TEXT ZUR PRÜFUNG:
# # # # # # #

Melmoth ist mein erstes Buch von Sarah Perry, ein Roman, der mich eigentlich nur anhand der geheimnisvollen Leseprobe überzeugen konnte, die noch nicht viel aussagte. Wer ihren Schreibstil kennt, weiß, dass auch Melmoth kein einfaches Buch ist – es ist keine gelöste Samstagabendlektüre zum Entspannen, sondern man muss sich mit allen Sinnen auf das Gesagte einlassen und verstehen. Nicht selten habe ich mich am Anfang dabei erwischt, die in einem kryptischen Schreibstil geschriebenen Paragraphen erneut zu lesen, weil man erst beim zweiten Hingucken versteht, was die Autorin sagen will – aber mit der Zeit legt sich das und es sollte gewiss kein Grund sein, das Buch deshalb aus der Hand zu legen. Es ist etwas anderes und eindeutig einzigartig, auch wenn man nicht immer alles nachvollziehen kann.
Die Charaktere sind, das verdankt man wieder dem abstrakten Schreibstil, nur schwierig nachvollziehbar und man erfährt erst spät, was sie wirklich bewegt. Viele der Gespräche waren sprunghaft, manchmal in meinen Augen sogar etwas überzeichnet oder zu konstruiert, und oft war ich mit dem Ausgang überhaupt nicht zufrieden, da um die wichtigen Fragen nur herum geredet wurde. Aber insgesamt passt ihre Geheimniskrämerei in die Handlung und unterstrich ihre Einzigartigkeit. Wer eine tolle Charakterzeichnung oder -entwicklung erwartet, wird hier enttäuscht, aber am Ende lernt man die Figuren dann doch irgendwie zu mögen.

# # # # # # #

ARBEITSAUFTRAG: Kannst du aus der Rezension zu Melmoth den Abschnitt wortgetreu wiedergeben, der mit den Worten „Die Charaktere sind, das“ einsetzt und mit „irgendwie zu mögen.“ schließt?

ERFASSTE DATEN:
# # # # # # #

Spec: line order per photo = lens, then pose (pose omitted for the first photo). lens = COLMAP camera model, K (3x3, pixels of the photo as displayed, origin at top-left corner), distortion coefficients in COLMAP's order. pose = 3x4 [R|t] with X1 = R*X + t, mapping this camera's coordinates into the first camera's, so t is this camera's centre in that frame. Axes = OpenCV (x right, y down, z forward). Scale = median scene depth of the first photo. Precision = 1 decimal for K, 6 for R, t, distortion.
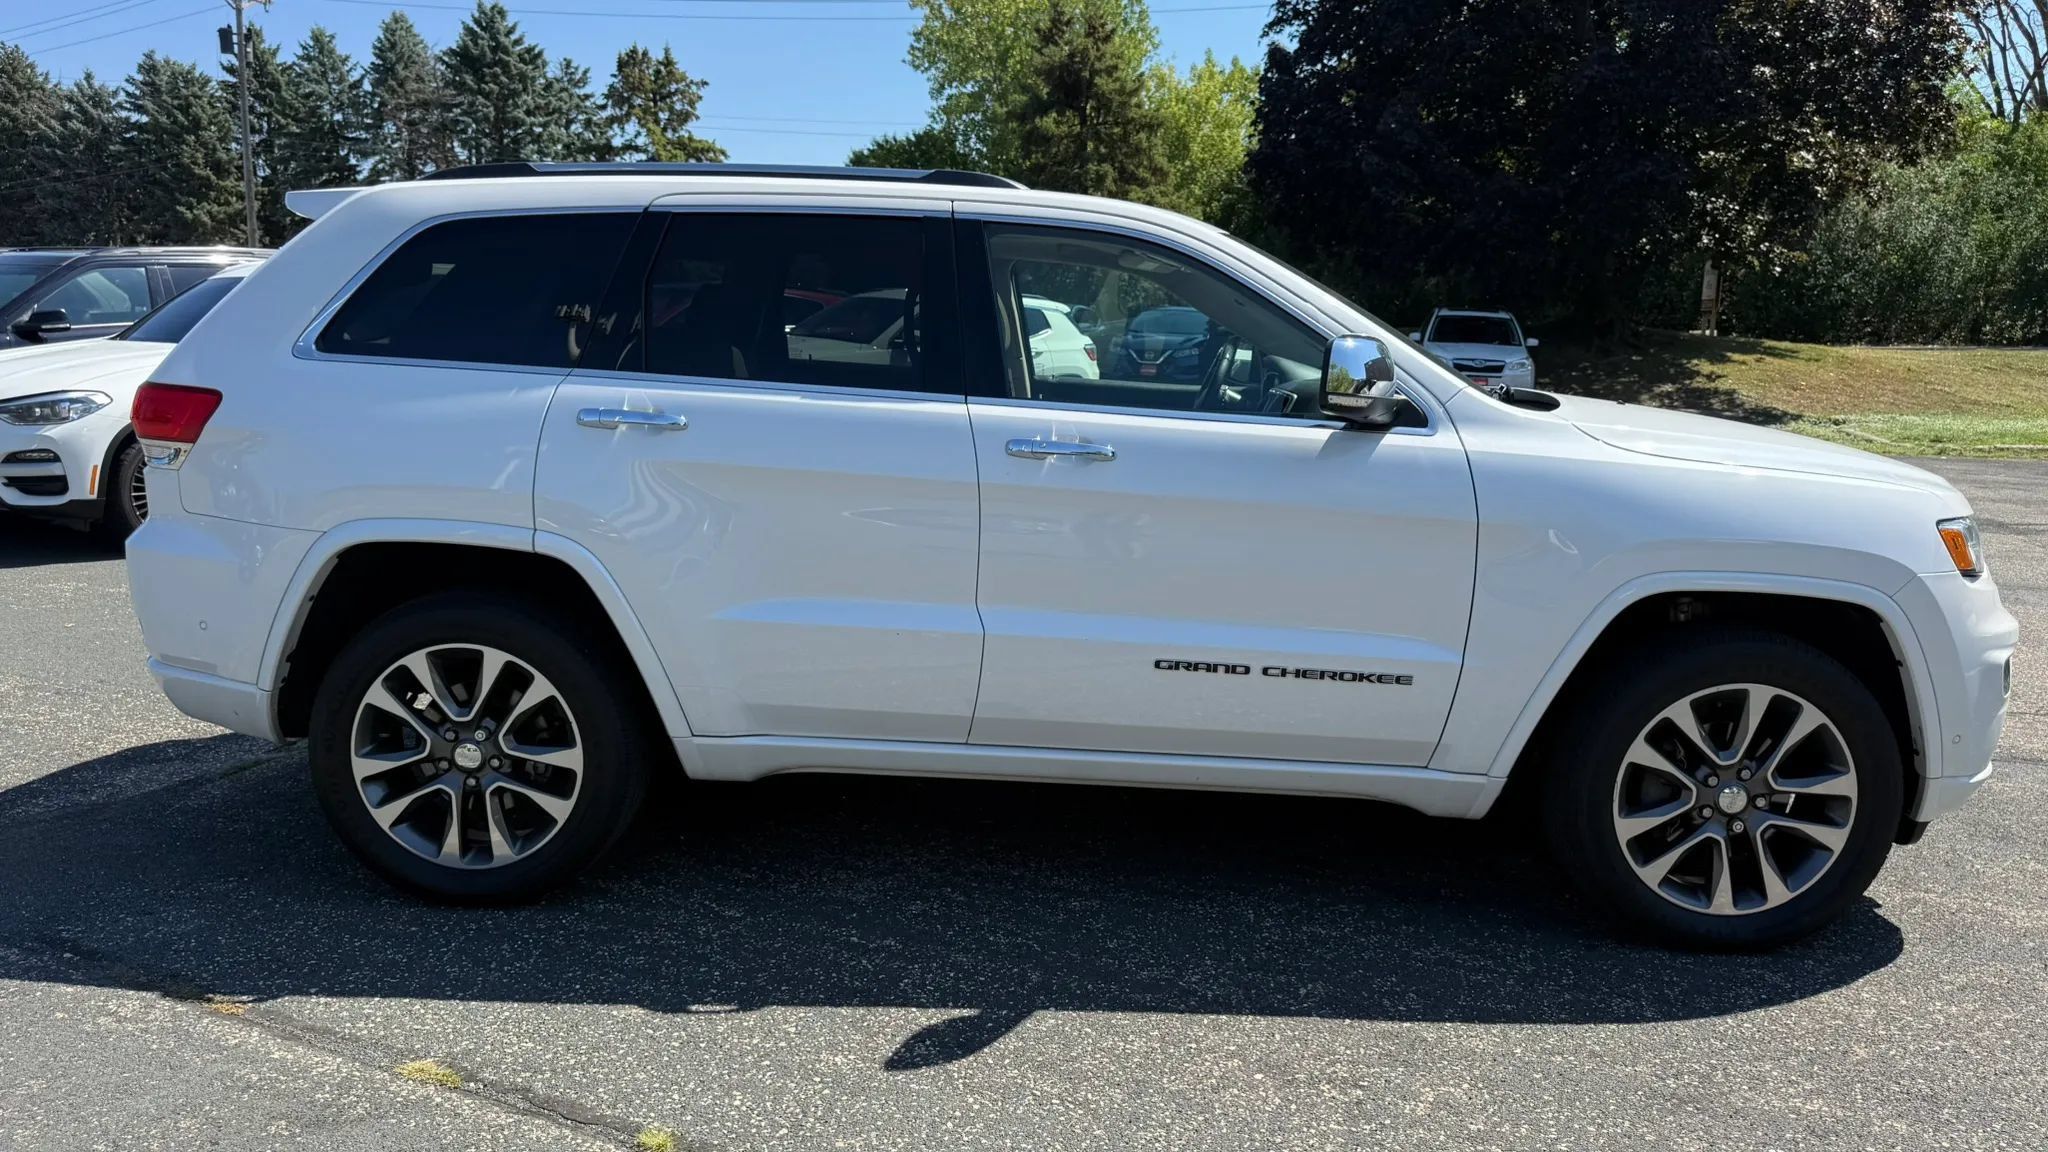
lens RADIAL K [[1471.4, 0, 1040.4], [0, 1471.4, 591.1], [0, 0, 1]] dist [0.047583, -0.055965]
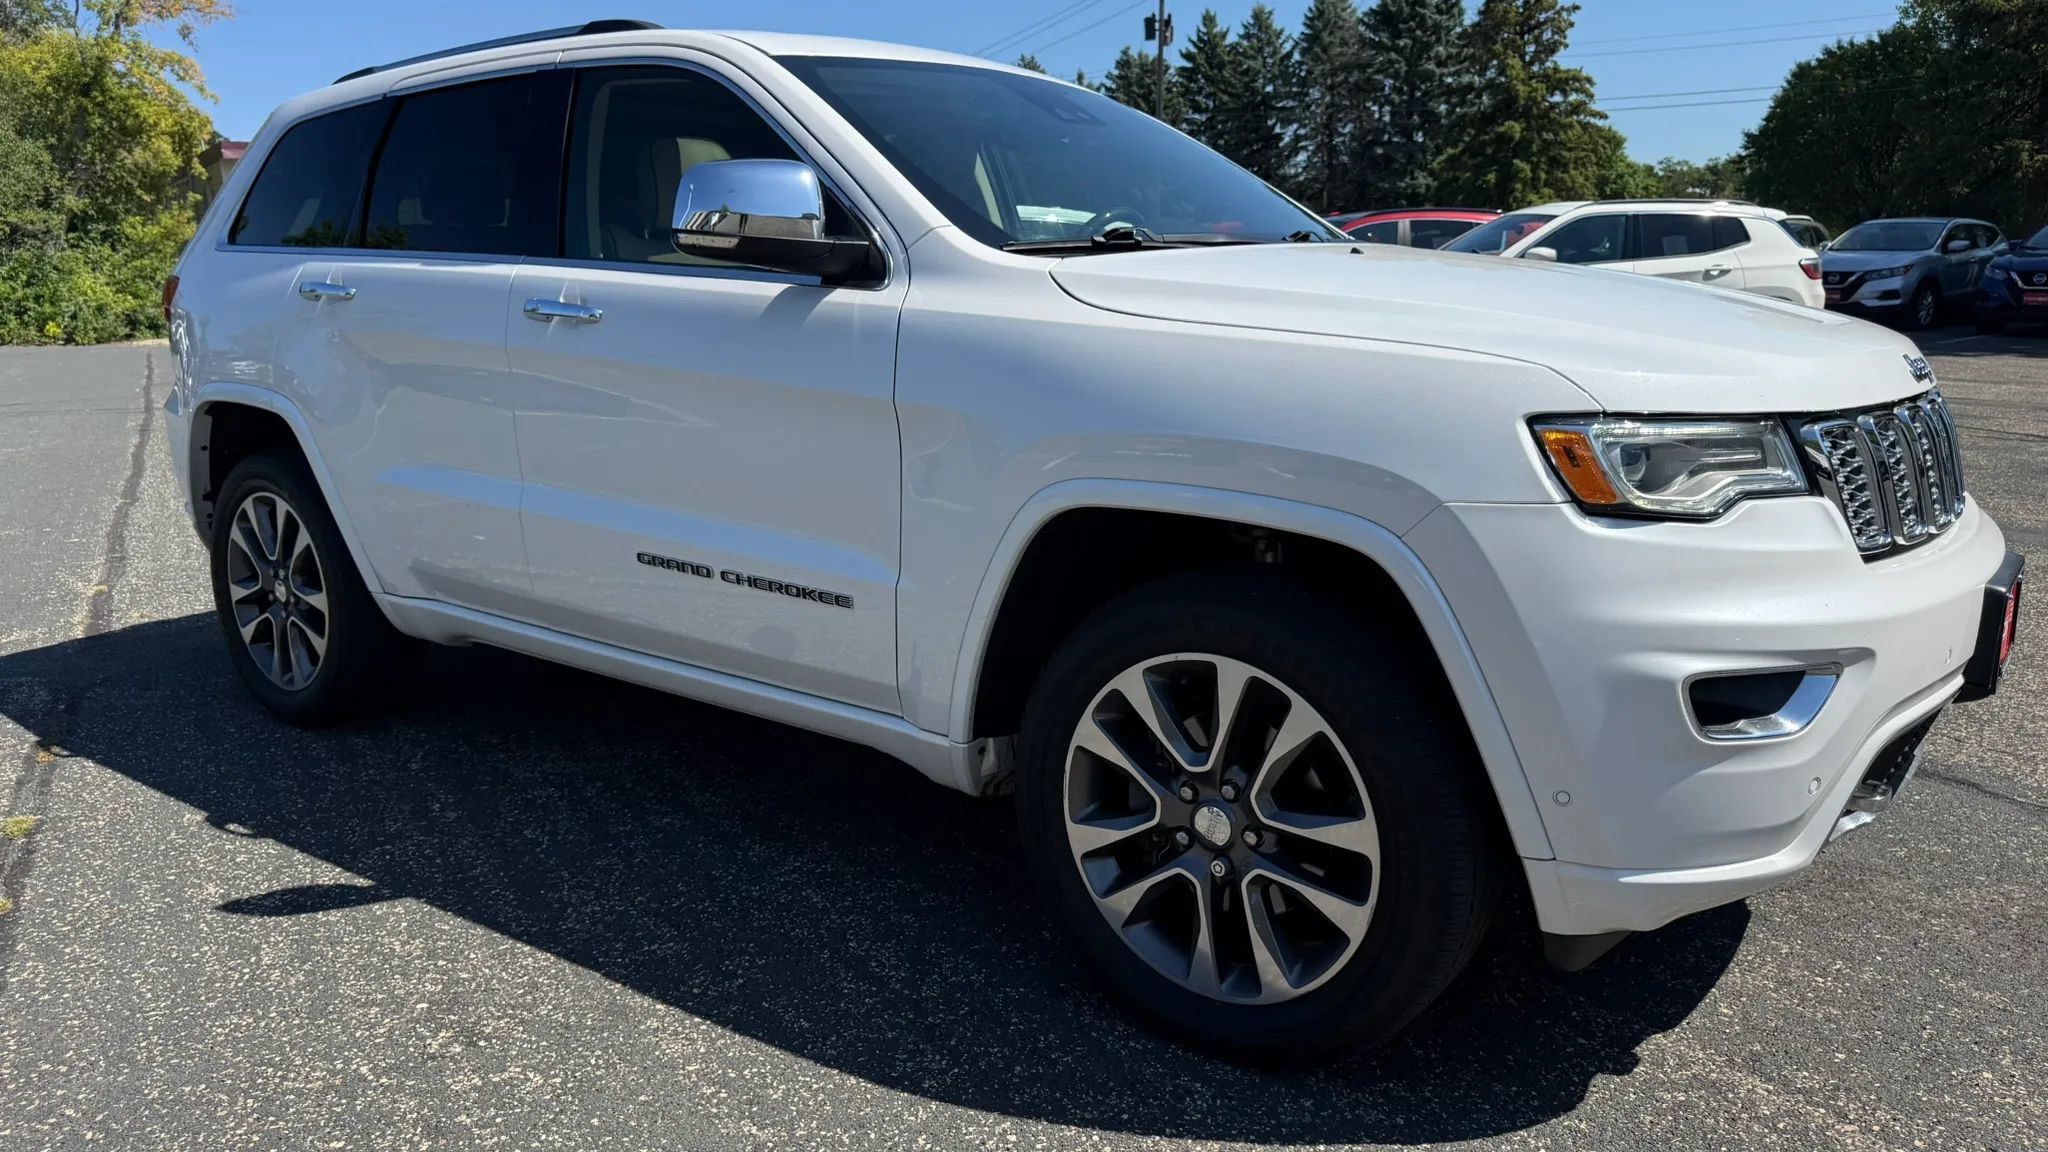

# # # # # # #

SCHRIFTLICHE LÖSUNG:
Die Charaktere sind, das verdankt man wieder dem abstrakten Schreibstil, nur schwierig nachvollziehbar und man erfährt erst spät, was sie wirklich bewegt. Viele der Gespräche waren sprunghaft, manchmal in meinen Augen sogar etwas überzeichnet oder zu konstruiert, und oft war ich mit dem Ausgang überhaupt nicht zufrieden, da um die wichtigen Fragen nur herum geredet wurde. Aber insgesamt passt ihre Geheimniskrämerei in die Handlung und unterstrich ihre Einzigartigkeit. Wer eine tolle Charakterzeichnung oder -entwicklung erwartet, wird hier enttäuscht, aber am Ende lernt man die Figuren dann doch irgendwie zu mögen.